Marmite being rather strong and pungent on its own, can be very off putting to many people. However because of its dark, treacly and haunting taste, it makes the perfect pairing when used as a marinade for chicken. The savoury echo of marmite along with other seasonings featured in this recipe can be regarded as paint, while the chicken is a blank canvas. In other words, mixing marmite and chicken produces an absolute work of art (and taste). Above all and most importantly, it is easy to make.
These earthy and saline bites of crispy Marmite Chicken Pops pair up amazingly with beer. For a more substantial treat, have this with rice and sliced cucumbers on the side for an utterly satisfying, and not to mention complete meal. So get your ingredients ready, start frying, and be prepared to be amused and amazed. For marmite haters, do not sneer at this dish until you have tried it. You will be absolutely converted.
Ingredients:
2 boneless chicken legs – cut into bite size cubes
1 egg beaten – use only half
4 – 5 tbsp corn flour / tapioca flour
½ tsp salt
Few dashes of white pepper
2 cups (450 ml) vegetable oil
Marmite sauce:
200 ml water
2 tbsp marmite
4 tbsp sugar
4 tbsp honey
1 tsp soy sauce
1 tsp maggi seasoning sauce
¼ tsp salt
Serves 4
Recipe adapted from: Cook Like a Chef cookbook
Add all the ingredients to a medium saucepan and bring to boil.

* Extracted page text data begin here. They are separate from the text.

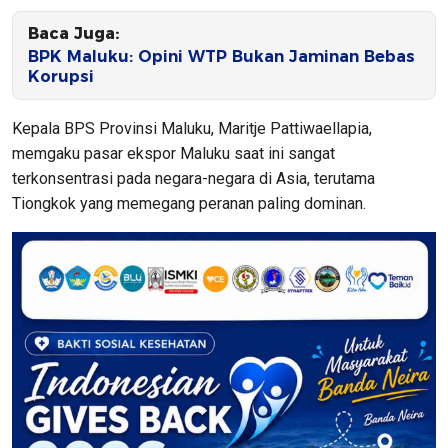
Baca Juga:
BPK Maluku: Opini WTP Bukan Jaminan Bebas
Korupsi
Kepala BPS Provinsi Maluku, Maritje Pattiwaellapia,
memgaku pasar ekspor Maluku saat ini sangat
terkonsentrasi pada negara-negara di Asia, terutama
Tiongkok yang memegang peranan paling dominan.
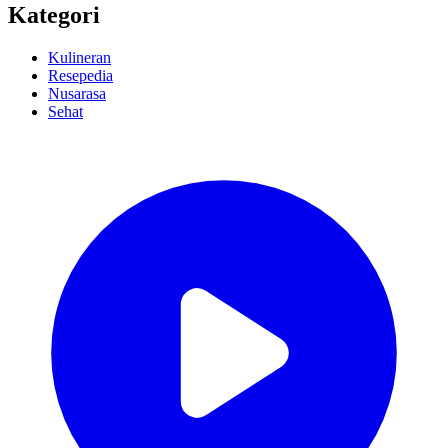
Kategori
Kulineran
Resepedia
Nusarasa
Sehat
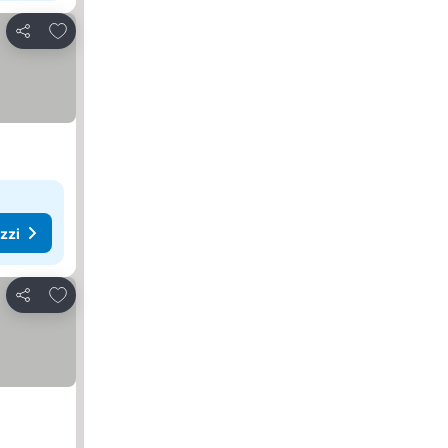
Aggiungi ai preferiti
Condividi
ezzi
Aggiungi ai preferiti
Condividi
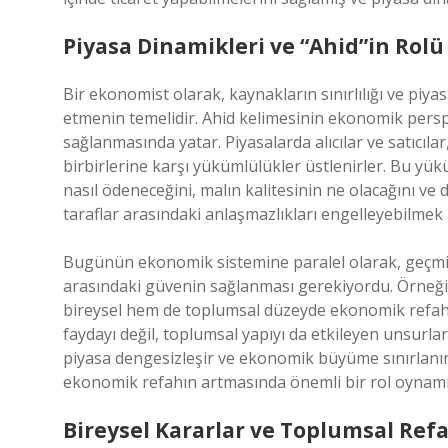
Piyasa Dinamikleri ve “Ahid”in Rolü
Bir ekonomist olarak, kaynakların sınırlılığı ve piya
etmenin temelidir. Ahid kelimesinin ekonomik perspekt
sağlanmasında yatar. Piyasalarda alıcılar ve satıcılar
birbirlerine karşı yükümlülükler üstlenirler. Bu yük
nasıl ödeneceğini, malın kalitesinin ne olacağını ve diğ
taraflar arasındaki anlaşmazlıkları engelleyebilmek i
Bugünün ekonomik sistemine paralel olarak, geçmişte 
arasındaki güvenin sağlanması gerekiyordu. Örneğin, 
bireysel hem de toplumsal düzeyde ekonomik refahı 
faydayı değil, toplumsal yapıyı da etkileyen unsurlar
piyasa dengesizleşir ve ekonomik büyüme sınırlanır.
ekonomik refahın artmasında önemli bir rol oynamış
Bireysel Kararlar ve Toplumsal Ref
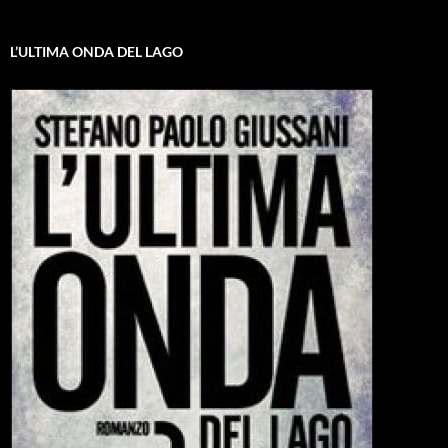
L’ULTIMA ONDA DEL LAGO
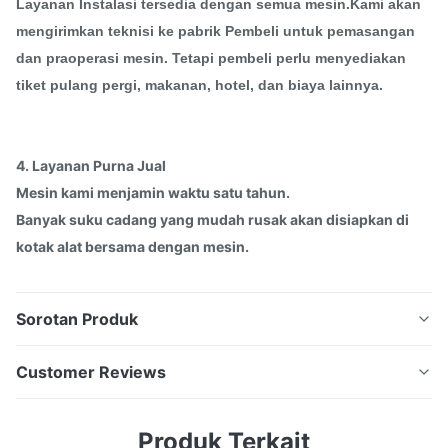
Layanan Instalasi tersedia dengan semua mesin.Kami akan
mengirimkan teknisi ke pabrik Pembeli untuk pemasangan
dan praoperasi mesin. Tetapi pembeli perlu menyediakan
tiket pulang pergi, makanan, hotel, dan biaya lainnya.
4. Layanan Purna Jual
Mesin kami menjamin waktu satu tahun.
Banyak suku cadang yang mudah rusak akan disiapkan di
kotak alat bersama dengan mesin.
Sorotan Produk
Harga Granulator Daur Ulang Plastik / Mesin Pembuat
Customer Reviews
Pelet Plastik Dengan Kapasitas
TinggiPenggunaan:Mesin Granulasi Plastik Limbah
5.0
Produk Terkait
Tahap Ganda banyak digunakan untuk mendaur ulang
Based on 50 reviews recently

Simmer for 15 – 20 mins until thicken. Set aside.
*Adjust with more soy sauce or honey if necessary. You could double the quantity and keep the remaining sauce in the fridge for up to 2 weeks.
In a medium bowl, place the chicken cubes, ½ beaten egg, salt and pepper and mix well.
Marinate for at least 30 mins in the fridge.
Heat the vegetable oil in a frying pan or skillet.
Add in flour to the chicken and mix well.
Deep fry the chicken cubes over medium heat until golden and crispy. It should take about 5 – 7 mins.
Do it in 2 batches if your pot is small.
Drain on paper towel.
Clean up the frying pan and add in ½ of marmite sauce.
When the sauce is bubbling, add in the fried chicken cubes and toss well. The sauce should coat each piece thoroughly. Turn off heat and serve.